Em 2022, o indigenista Bruno Pereira e o jornalista Dom Phillips foram mortos no Vale do Javari, crime que chocou o mundo. Os dois viajavam pela região para que Phillips entrevistasse indígenas e ribeirinhos sobre a situação na região, afetados por atividades ilegais de garimpo, pesca, madeira e tráfico de drogas.
“E não é só violência direta. Mas também o fator de estar em ambientes que eu chamo de criminogênicos, como o garimpo, por exemplo. Antes, execuções eram fenômenos mais isolados. Agora são mais presentes e comuns. Ameaças, recados e a presença da arma em fogo em si leva a um retrocesso e tentativa de silenciamento dessas pessoas”, disse Melina Risso ao Nexo.
Relatório “Ilegalidade e Violência na Amazônia”, do projeto Amazônia 2030, mostra a evolução da violência na região. Se a Amazônia fosse um país, ocuparia o 26° lugar entre as taxas de homicídio mais altas do mundo no fim da década de 1990 (segundo ranking do Health Metrics and Evaluation, da Universidade de Washington). A posição subiu significativamente com o passar dos anos: em 2017, ocuparia o 4° lugar.
O índice de homicídios também cresceu nos municípios pequenos. Em 1991, 41% das mortes na Amazônia Legal eram nessas cidades. No final de 2010, a porcentagem saltou para 50%.
Felippe Angeli, do Instituto Sou da Paz, frisa que a cultura de invasão e conflitos agrários que permeia a região se aproveita do vácuo do Estado na Amazônia para agir. “O crime não tem ideologia, é business.
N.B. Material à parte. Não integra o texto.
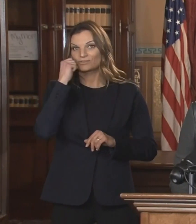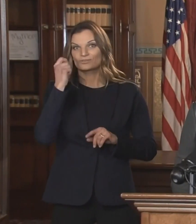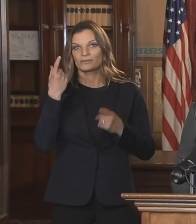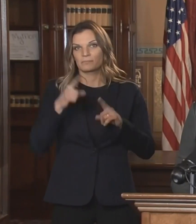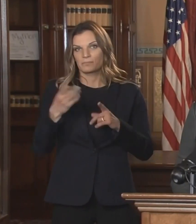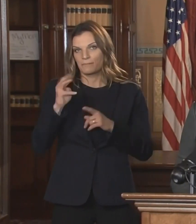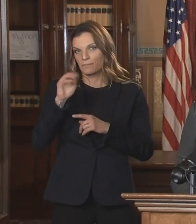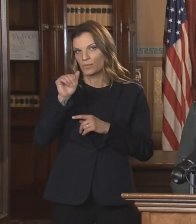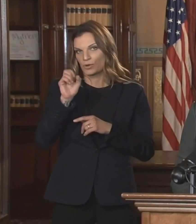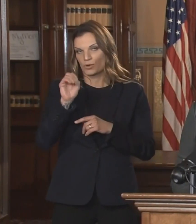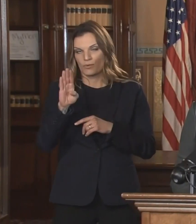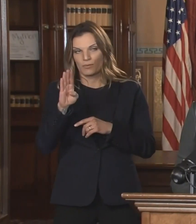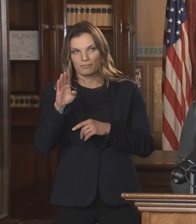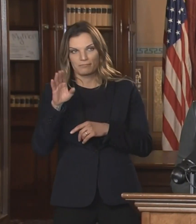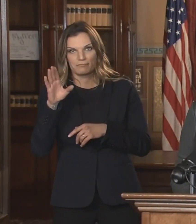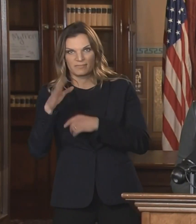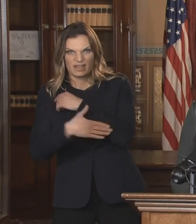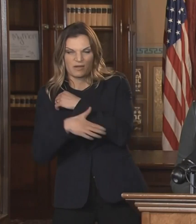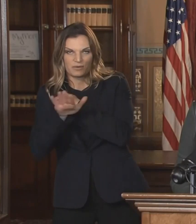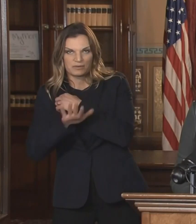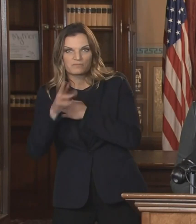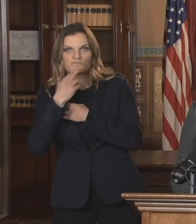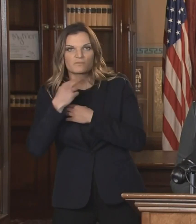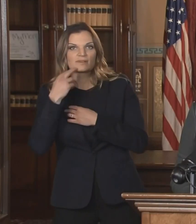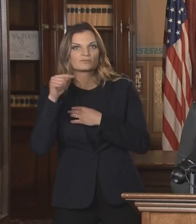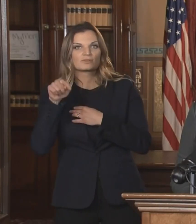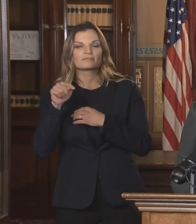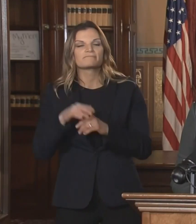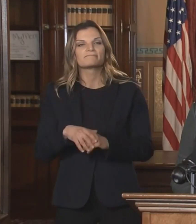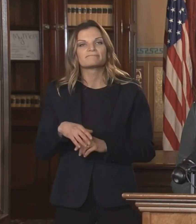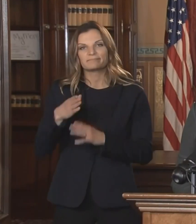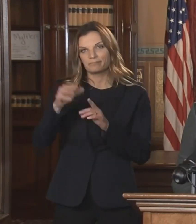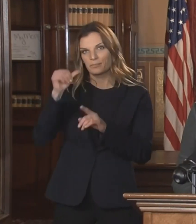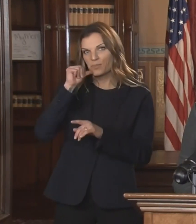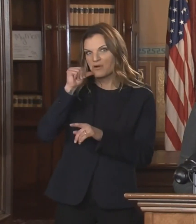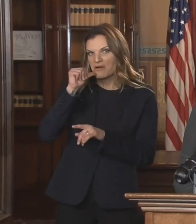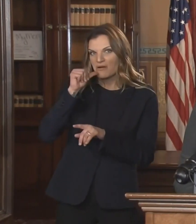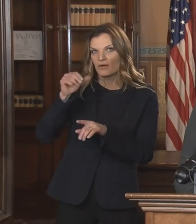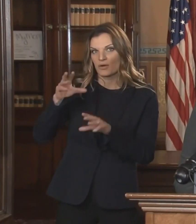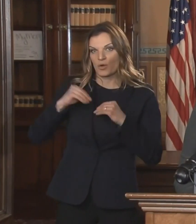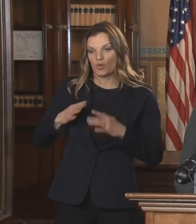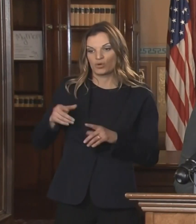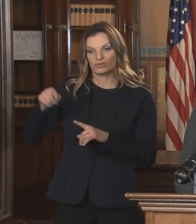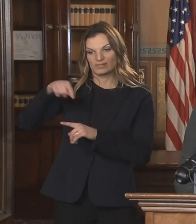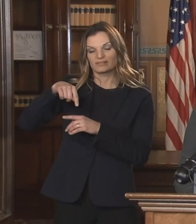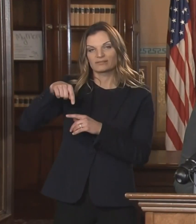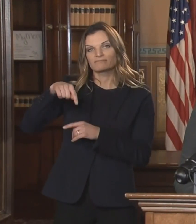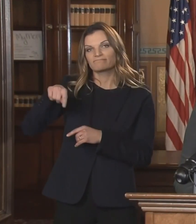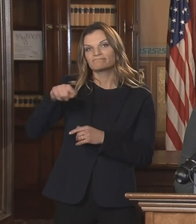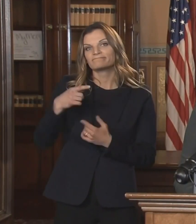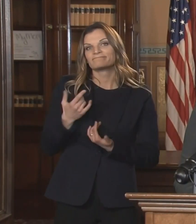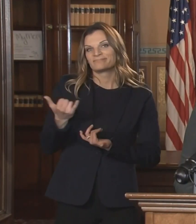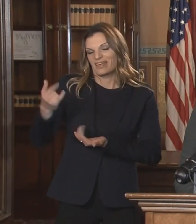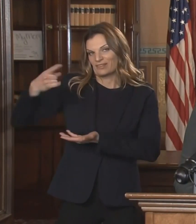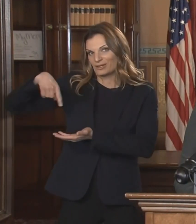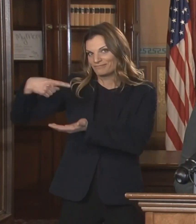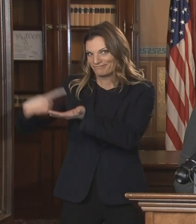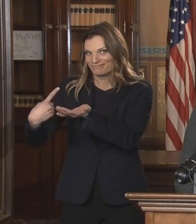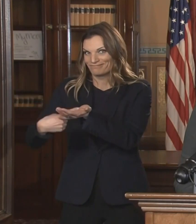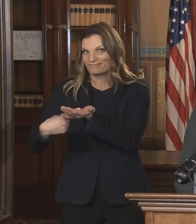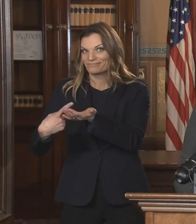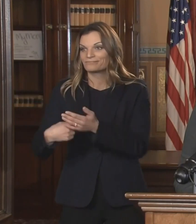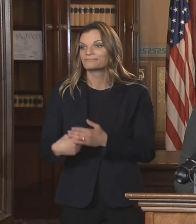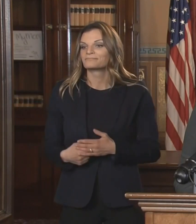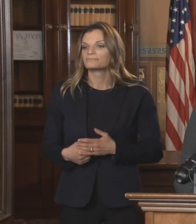Macomb County in Metro Detroit that some restaurant owners, some bar owners are talking amongst themselves behind the scenes about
Se tem grana, eles vendem, seja madeira ou ouro ilegal”, disse.
O que se espera agora
O governo Luiz Inácio Lula da Silva começou o mandato em 1° de janeiro com um revogaço na área de armas, revertendo decisões do seu antecessor Caíram, por exemplo, a ampliação do acesso a armas e munições e a retaguarda jurídica que dava aval ao garimpo, inclusive ilegal, na Amazônia.
Em comparação com janeiro de 2022, o registro de armas de fogo caiu 71,5% em janeiro de 2023. “O decreto do novo governo já coloca uma nova condicionante. É como se fizesse um freio de arrumação. Já é um recado importante”, disse Risso.
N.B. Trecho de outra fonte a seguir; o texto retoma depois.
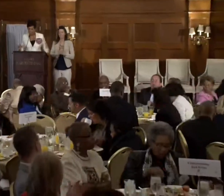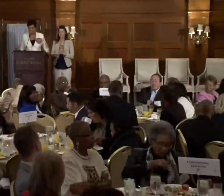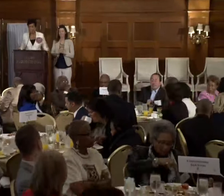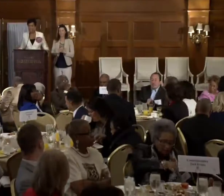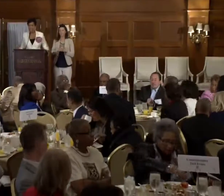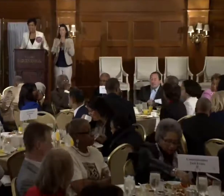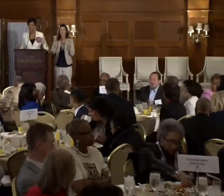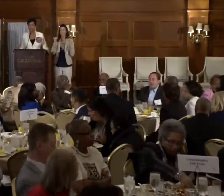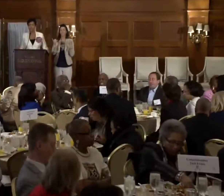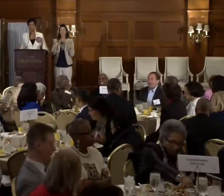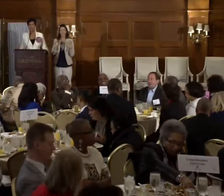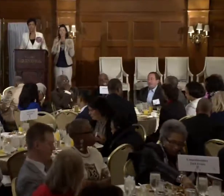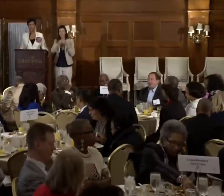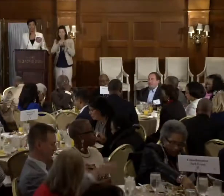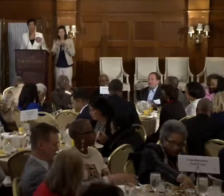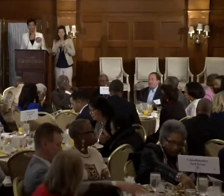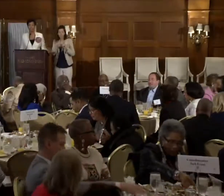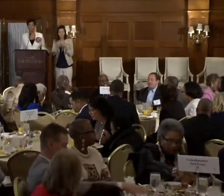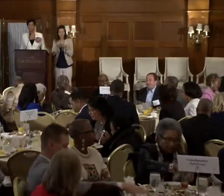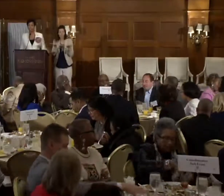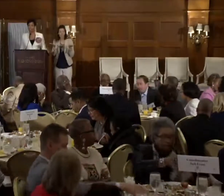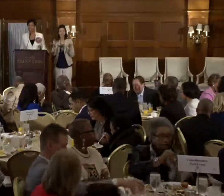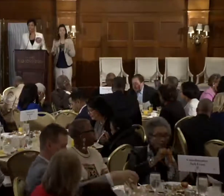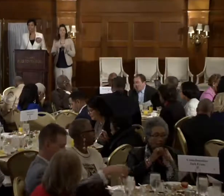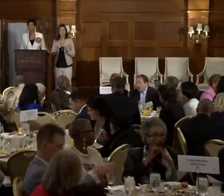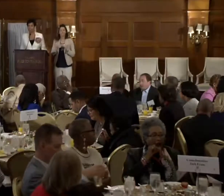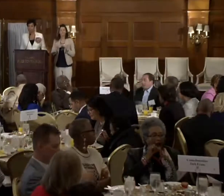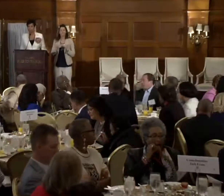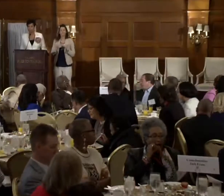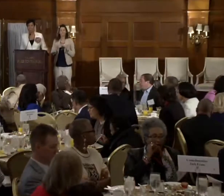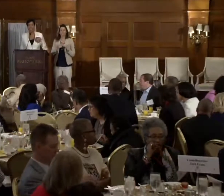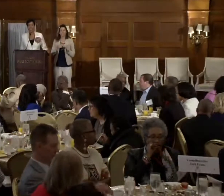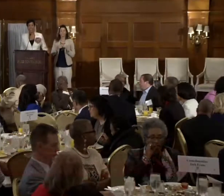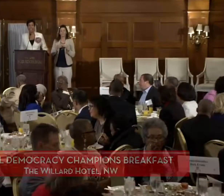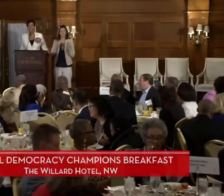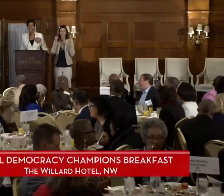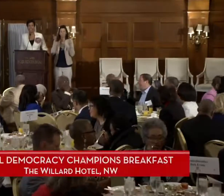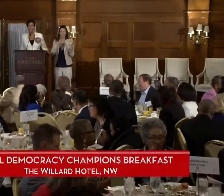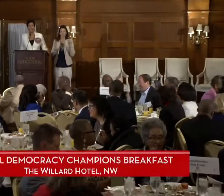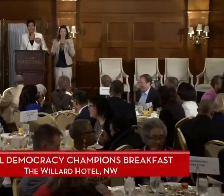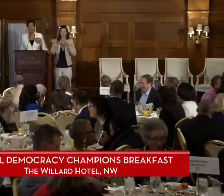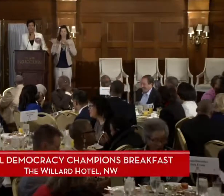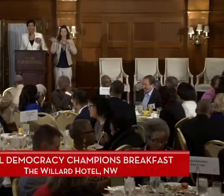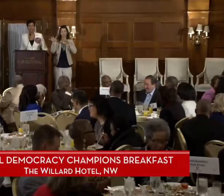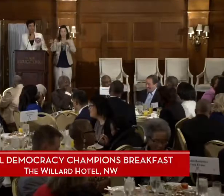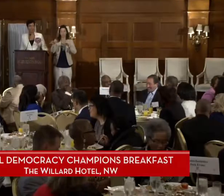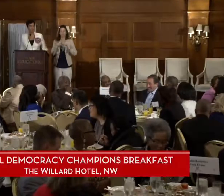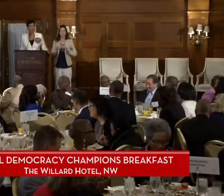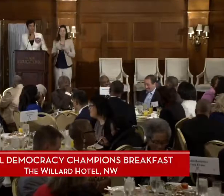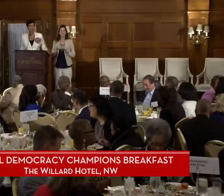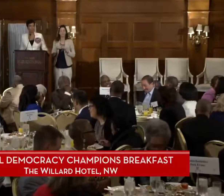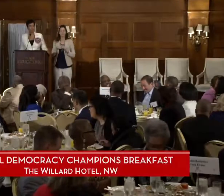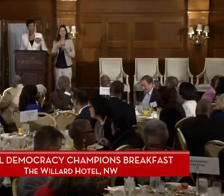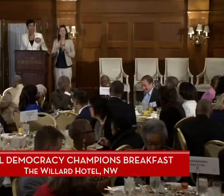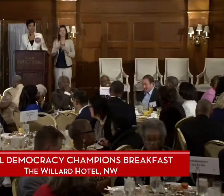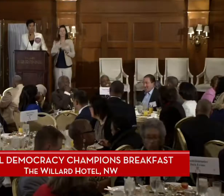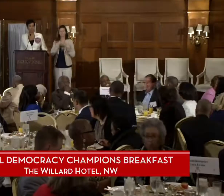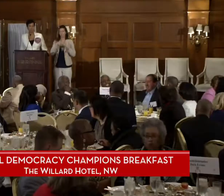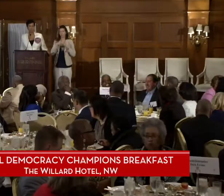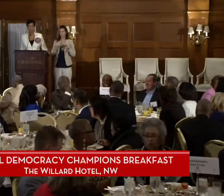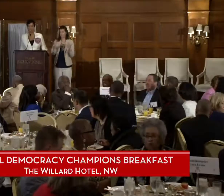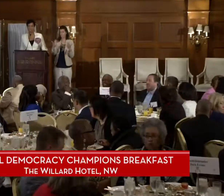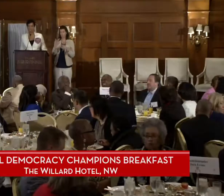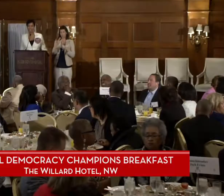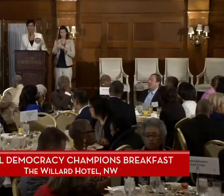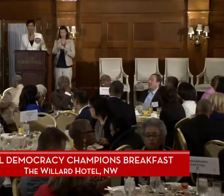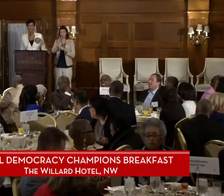Now, friends, we are pretty large in number, and our friends at the Willard are so great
Angeli afirma que além da revogação das medidas será necessário um conjunto de medidas protetivas e de uma política responsável na cultura de armas. “A circulação de armas gera aumento da letalidade. Na Amazônia, com o caldo de conflito e a ausência de Estado, vira uma terra de ninguém, matando criança de inanição”, disse.
Desde 1° de janeiro de 2023, decreto assinado pelo presidente Lula impôs o recadastramento de armas dos CACs. O ministro da Justiça e Segurança Pública, Flávio Dino, disse em entrevista coletiva na quinta-feira (16) que 68 mil armas já foram recadastradas.
Quem não realizar o recadastramento estará cometendo um crime, falou Dino, pois a arma deixará de ser legal e estará sujeita à apreensão. O Supremo Tribunal Federal decidiu que os decretos de Lula são constitucionais, e suspendeu processos que questionam as medidas do governo na Justiça.